TASK ITEM: Look for the word "Personalizadas" in the entries and copy every line where it shows up.

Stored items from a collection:
========================

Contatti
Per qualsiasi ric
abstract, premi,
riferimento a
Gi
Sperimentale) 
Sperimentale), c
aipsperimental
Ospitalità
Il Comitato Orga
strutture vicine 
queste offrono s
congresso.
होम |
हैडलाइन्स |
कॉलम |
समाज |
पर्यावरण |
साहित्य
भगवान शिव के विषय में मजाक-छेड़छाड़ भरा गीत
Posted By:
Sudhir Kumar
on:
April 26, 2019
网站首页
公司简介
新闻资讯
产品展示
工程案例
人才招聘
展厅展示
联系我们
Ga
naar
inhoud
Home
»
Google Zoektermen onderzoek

========================

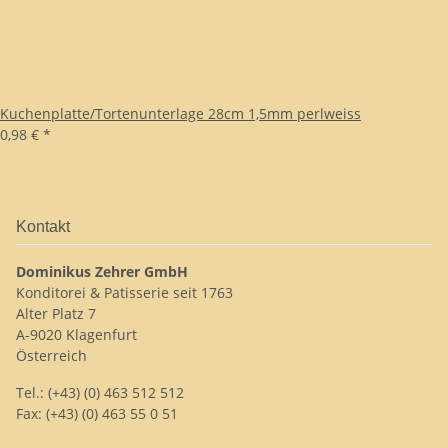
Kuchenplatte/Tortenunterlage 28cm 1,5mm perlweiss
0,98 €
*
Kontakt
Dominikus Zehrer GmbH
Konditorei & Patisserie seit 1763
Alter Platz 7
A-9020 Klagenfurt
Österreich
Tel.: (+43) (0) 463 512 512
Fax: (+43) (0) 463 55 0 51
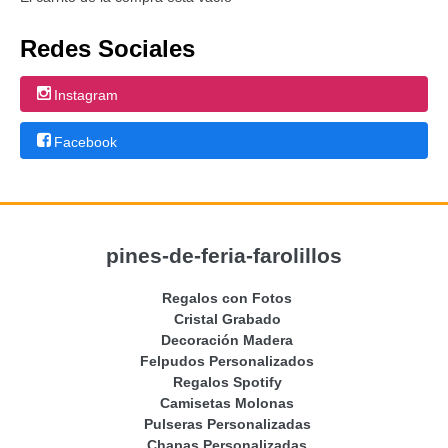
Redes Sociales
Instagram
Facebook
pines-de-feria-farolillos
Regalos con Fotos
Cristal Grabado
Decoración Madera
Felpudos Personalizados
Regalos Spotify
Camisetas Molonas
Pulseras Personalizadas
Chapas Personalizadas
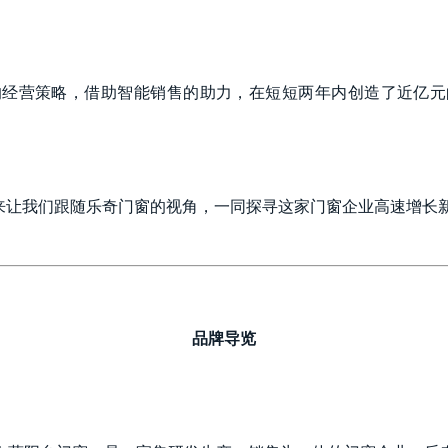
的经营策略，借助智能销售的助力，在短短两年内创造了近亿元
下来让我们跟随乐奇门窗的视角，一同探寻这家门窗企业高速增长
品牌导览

========================

REPLY:
Pulseras Personalizadas
Chapas Personalizadas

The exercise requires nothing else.